The road network, which has served the state well as its population and economy has grown during the past decades, is so extensive that the State Highway Operation and Protection Program, which manages investment in the sector, estimates that $8 billion is needed to be spent every year to keep it in shape.

In response, the state governor has set aside $36 billion of his five-year plan for this purpose – but the amount will be spent in 10 rather than five years. Of this amount, $16.2 billion will got to highways, $13.5 billion to local roads, $2.3 billion to trade corridors and $4 billion to the state railway system, excluding the high-speed train line at this stage.

Sustainable Infrastructure

But this development must take into account the environment and make the most to protect it. California is one of the U.S. states most involved in the fight against air pollution. On April 2015, Governor Brown Jr. signed Executive Order B-30-15 to oblige every state agency to take into consideration climate change, as indicated in the five-year plan. «Future investments in state buildings, water systems, and transportation infrastructure, including roads and railways, will be made with a changing climate in mind.»

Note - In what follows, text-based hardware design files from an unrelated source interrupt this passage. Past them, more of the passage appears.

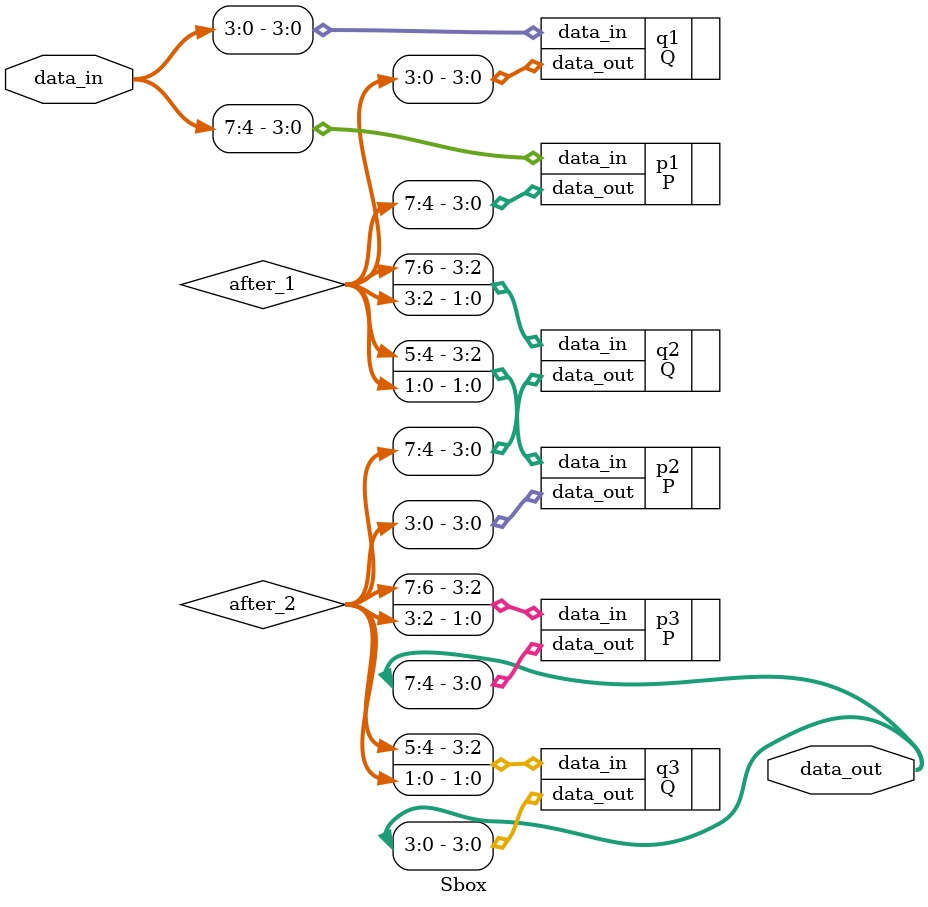
<source format=v>
`timescale 1ns / 1ps

module Sbox (
    input  wire[7 : 0] data_in,
    output wire[7 : 0] data_out
);

wire [7:0] after_1;
wire [7:0] after_2;

P p1 (.data_in(data_in[7:4]),.data_out(after_1[7:4]));
Q q1 (.data_in(data_in[3:0]),.data_out(after_1[3:0]));

P p2 (.data_in({after_1[5:4],after_1[1:0]}),.data_out(after_2[3:0]));
Q q2 (.data_in({after_1[7:6],after_1[3:2]}),.data_out(after_2[7:4]));

P p3 (.data_in({after_2[7:6],after_2[3:2]}),.data_out(data_out[7:4]));
Q q3 (.data_in({after_2[5:4],after_2[1:0]}),.data_out(data_out[3:0]));

endmodule

</source>
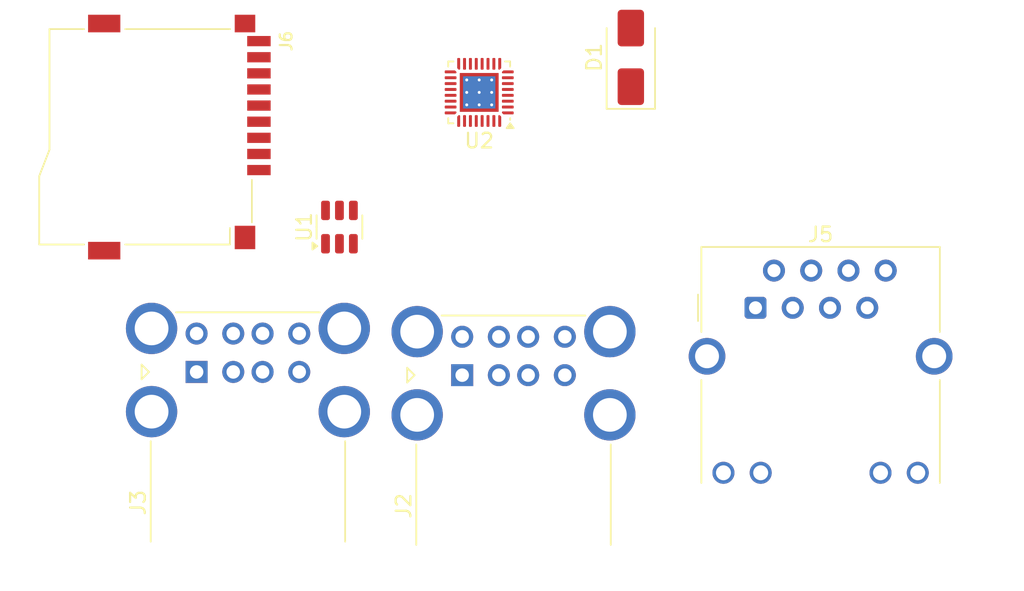
<source format=kicad_pcb>
(kicad_pcb
	(version 20241229)
	(generator "pcbnew")
	(generator_version "9.0")
	(general
		(thickness 1.6)
		(legacy_teardrops no)
	)
	(paper "A4")
	(layers
		(0 "F.Cu" signal)
		(2 "B.Cu" signal)
		(9 "F.Adhes" user "F.Adhesive")
		(11 "B.Adhes" user "B.Adhesive")
		(13 "F.Paste" user)
		(15 "B.Paste" user)
		(5 "F.SilkS" user "F.Silkscreen")
		(7 "B.SilkS" user "B.Silkscreen")
		(1 "F.Mask" user)
		(3 "B.Mask" user)
		(17 "Dwgs.User" user "User.Drawings")
		(19 "Cmts.User" user "User.Comments")
		(21 "Eco1.User" user "User.Eco1")
		(23 "Eco2.User" user "User.Eco2")
		(25 "Edge.Cuts" user)
		(27 "Margin" user)
		(31 "F.CrtYd" user "F.Courtyard")
		(29 "B.CrtYd" user "B.Courtyard")
		(35 "F.Fab" user)
		(33 "B.Fab" user)
		(39 "User.1" user)
		(41 "User.2" user)
		(43 "User.3" user)
		(45 "User.4" user)
	)
	(setup
		(pad_to_mask_clearance 0)
		(allow_soldermask_bridges_in_footprints no)
		(tenting front back)
		(pcbplotparams
			(layerselection 0x00000000_00000000_55555555_5755f5ff)
			(plot_on_all_layers_selection 0x00000000_00000000_00000000_00000000)
			(disableapertmacros no)
			(usegerberextensions no)
			(usegerberattributes yes)
			(usegerberadvancedattributes yes)
			(creategerberjobfile yes)
			(dashed_line_dash_ratio 12.000000)
			(dashed_line_gap_ratio 3.000000)
			(svgprecision 4)
			(plotframeref no)
			(mode 1)
			(useauxorigin no)
			(hpglpennumber 1)
			(hpglpenspeed 20)
			(hpglpendiameter 15.000000)
			(pdf_front_fp_property_popups yes)
			(pdf_back_fp_property_popups yes)
			(pdf_metadata yes)
			(pdf_single_document no)
			(dxfpolygonmode yes)
			(dxfimperialunits yes)
			(dxfusepcbnewfont yes)
			(psnegative no)
			(psa4output no)
			(plot_black_and_white yes)
			(sketchpadsonfab no)
			(plotpadnumbers no)
			(hidednponfab no)
			(sketchdnponfab yes)
			(crossoutdnponfab yes)
			(subtractmaskfromsilk no)
			(outputformat 1)
			(mirror no)
			(drillshape 1)
			(scaleselection 1)
			(outputdirectory "")
		)
	)
	(net 0 "")
	(net 1 "Net-(J3-D1+)")
	(net 2 "Net-(J3-D2-)")
	(net 3 "Net-(J3-D1-)")
	(net 4 "Net-(J3-D2+)")
	(net 5 "+5V")
	(net 6 "Net-(D1-A)")
	(net 7 "VBUS")
	(net 8 "unconnected-(U1-~{FLAG}-Pad3)")
	(net 9 "unconnected-(U1-~{EN}-Pad4)")
	(net 10 "unconnected-(U1-ISET-Pad5)")
	(net 11 "unconnected-(J5-PadSH)")
	(net 12 "unconnected-(U2-OVCUR#-Pad17)")
	(net 13 "unconnected-(U2-SD_CMD{slash}CFG0-Pad25)")
	(net 14 "unconnected-(U2-DVDDK-Pad28)")
	(net 15 "unconnected-(U2-VDD33-Pad3)")
	(net 16 "unconnected-(U2-RESET#-Pad16)")
	(net 17 "unconnected-(U2-PWREN#-Pad18)")
	(net 18 "unconnected-(U2-VDD33-Pad15)")
	(net 19 "unconnected-(U2-DPU-Pad7)")
	(net 20 "unconnected-(U2-DMU-Pad6)")
	(net 21 "unconnected-(U2-XI-Pad9)")
	(net 22 "unconnected-(U2-XO-Pad8)")
	(net 23 "unconnected-(U2-VSDIO-Pad24)")
	(net 24 "unconnected-(U2-AVDDK-Pad10)")
	(net 25 "GND")
	(net 26 "Net-(J2-D1-)")
	(net 27 "Net-(J2-D1+)")
	(net 28 "Net-(J2-D2-)")
	(net 29 "Net-(J2-D2+)")
	(net 30 "unconnected-(J5-Pad8)")
	(net 31 "unconnected-(J5-Pad12)")
	(net 32 "unconnected-(J5-Pad11)")
	(net 33 "unconnected-(J5-Pad9)")
	(net 34 "unconnected-(J5-NC-Pad7)")
	(net 35 "unconnected-(J5-Pad10)")
	(net 36 "unconnected-(J5-TCT-Pad4)")
	(net 37 "unconnected-(J5-RCT-Pad5)")
	(net 38 "+3.3V")
	(net 39 "unconnected-(J6-DET-Pad9)")
	(net 40 "/SD_D1")
	(net 41 "/SD_D3")
	(net 42 "/SD_D0")
	(net 43 "unconnected-(J6-CLK-Pad5)")
	(net 44 "unconnected-(J6-CMD-Pad3)")
	(net 45 "/SD_D2")
	(net 46 "/SD_CLK")
	(net 47 "Net-(J5-RD+)")
	(net 48 "Net-(J5-RD-)")
	(net 49 "Net-(J5-TD-)")
	(net 50 "Net-(J5-TD+)")
	(net 51 "/LED_ACT")
	(net 52 "/LED_LINK")
	(footprint "3in1:MiSD-PP-9P-V2" (layer "F.Cu") (at 153.54 86.07 -90))
	(footprint "Package_TO_SOT_SMD:SOT-23-6" (layer "F.Cu") (at 159.03 98.76 90))
	(footprint "Package_DFN_QFN:QFN-32-1EP_4x4mm_P0.4mm_EP2.65x2.65mm_ThermalVias" (layer "F.Cu") (at 168.56 89.57 180))
	(footprint "Connector_USB:USB_A_CUI_UJ2-ADH-TH_Horizontal_Stacked" (layer "F.Cu") (at 149.289998 108.647685 90))
	(footprint "Connector_RJ:RJ45_Hanrun_HR911105A_Horizontal" (layer "F.Cu") (at 187.4 104.27))
	(footprint "Diode_SMD:D_SMA" (layer "F.Cu") (at 178.9 87.18 90))
	(footprint "Connector_USB:USB_A_CUI_UJ2-ADH-TH_Horizontal_Stacked" (layer "F.Cu") (at 167.399998 108.867685 90))
	(embedded_fonts no)
)

</source>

The goal is to reduce by 40% CO2 emissions by 2030 compared with levels recorded in 1990. This sensibility to the environment is central to the biggest project being undertaken in California: the construction of the first high-speed train line in the United States. Once completed, it will run solely on renewable energy.

California’s Fast Train

The line would be 800 miles long with 24 stations, 150,000 bridges, viaducts and elevated structures as well as 35,000 tunnels. It would link San Francisco with Los Angeles and could eventually extend its reach to San Diego and Sacramento. Nearly all residents in the state would be close enough to the line to use it.

It is set to be completed by 2029. The High-Speed Rail Authority is managing the project after receiving the first $9 billion in 2008. The five-year plan approved by the governor in 2016 foresees another $25.2 billion for the project. But news reports from the likes of Bloomberg and the Los Angeles Times say the amount is not enough, that the cost could reach $68 billion, more than double the $33 billion previously estimated.